Brief: Can you reproduce the passage below on reporting p-values with appropriate precision, word for word and in full?

──────── Source passage

Our interest is in testing the difference of means, and the relevant summary statistics are D = 40, with pooled-variance standard error s = 10, and normal-approximation 95% confidence interval (19, 61). Despite the large variability in the estimated difference of means, there is evidence that the means differ, and this is reflected in both the exact two-sided Wilcoxon Rank Sum test p-value=0.001443266, and the normal-approximation (without continuity correction) p-value=0.002446738. Although one p-value is exact and the other is approximate, both are reported with unwarranted precision. Nonparametric bootstrap standard errors for these two p-values are both approximately 0.04, suggesting that the observed difference between the two p-values is small relative to the variability in either one.2 However, because the distribution of the p-value is highly skewed, it is preferable to work on the log scale.

Converting to base 10 logarithms (natural logarithms are denoted by log rather than ln), we have −log10(0.0014) = 2.9 for the exact p-value with bootstrap standard error 1.2, and −log10(0.0024) = 2.6 for the normal approximation p-value with bootstrap standard error 0.8. These standard errors suggest rounding both −log10 values to 3 and back transforming to 0.001 on the p-value scale. Figure 1 illustrates the −log10 transformation to normality with histograms of the bootstrap sample p-values and their −log10 transformation.

────────────────
──────── Excerpted records

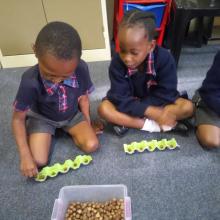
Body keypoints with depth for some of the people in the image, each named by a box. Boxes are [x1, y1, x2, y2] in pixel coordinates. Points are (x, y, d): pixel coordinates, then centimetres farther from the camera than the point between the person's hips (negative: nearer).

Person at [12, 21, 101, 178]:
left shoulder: (81, 69, -27)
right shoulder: (30, 81, -32)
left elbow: (83, 97, -6)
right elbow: (18, 118, -20)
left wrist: (87, 125, -8)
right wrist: (25, 156, -24)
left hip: (73, 115, 2)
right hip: (42, 117, -1)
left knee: (92, 145, -17)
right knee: (39, 161, -14)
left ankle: (67, 130, 11)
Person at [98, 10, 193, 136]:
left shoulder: (164, 59, -24)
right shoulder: (117, 62, -23)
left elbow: (165, 94, -22)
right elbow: (121, 100, -25)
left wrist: (135, 107, -27)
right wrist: (150, 112, -35)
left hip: (156, 103, 1)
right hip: (128, 104, 0)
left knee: (187, 107, -24)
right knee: (104, 108, -28)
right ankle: (155, 126, -24)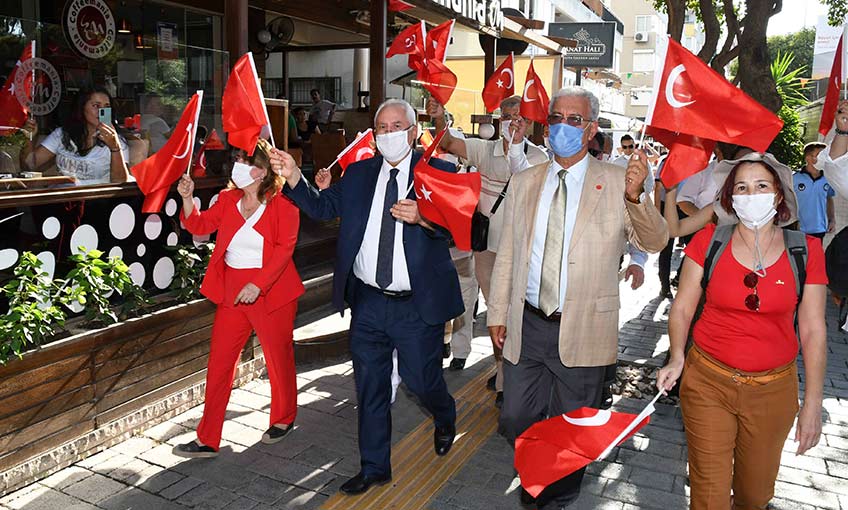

────────────────

Answer for this exercise:
Our interest is in testing the difference of means, and the relevant summary statistics are D = 40, with pooled-variance standard error s = 10, and normal-approximation 95% confidence interval (19, 61). Despite the large variability in the estimated difference of means, there is evidence that the means differ, and this is reflected in both the exact two-sided Wilcoxon Rank Sum test p-value=0.001443266, and the normal-approximation (without continuity correction) p-value=0.002446738. Although one p-value is exact and the other is approximate, both are reported with unwarranted precision. Nonparametric bootstrap standard errors for these two p-values are both approximately 0.04, suggesting that the observed difference between the two p-values is small relative to the variability in either one.2 However, because the distribution of the p-value is highly skewed, it is preferable to work on the log scale.

Converting to base 10 logarithms (natural logarithms are denoted by log rather than ln), we have −log10(0.0014) = 2.9 for the exact p-value with bootstrap standard error 1.2, and −log10(0.0024) = 2.6 for the normal approximation p-value with bootstrap standard error 0.8. These standard errors suggest rounding both −log10 values to 3 and back transforming to 0.001 on the p-value scale. Figure 1 illustrates the −log10 transformation to normality with histograms of the bootstrap sample p-values and their −log10 transformation.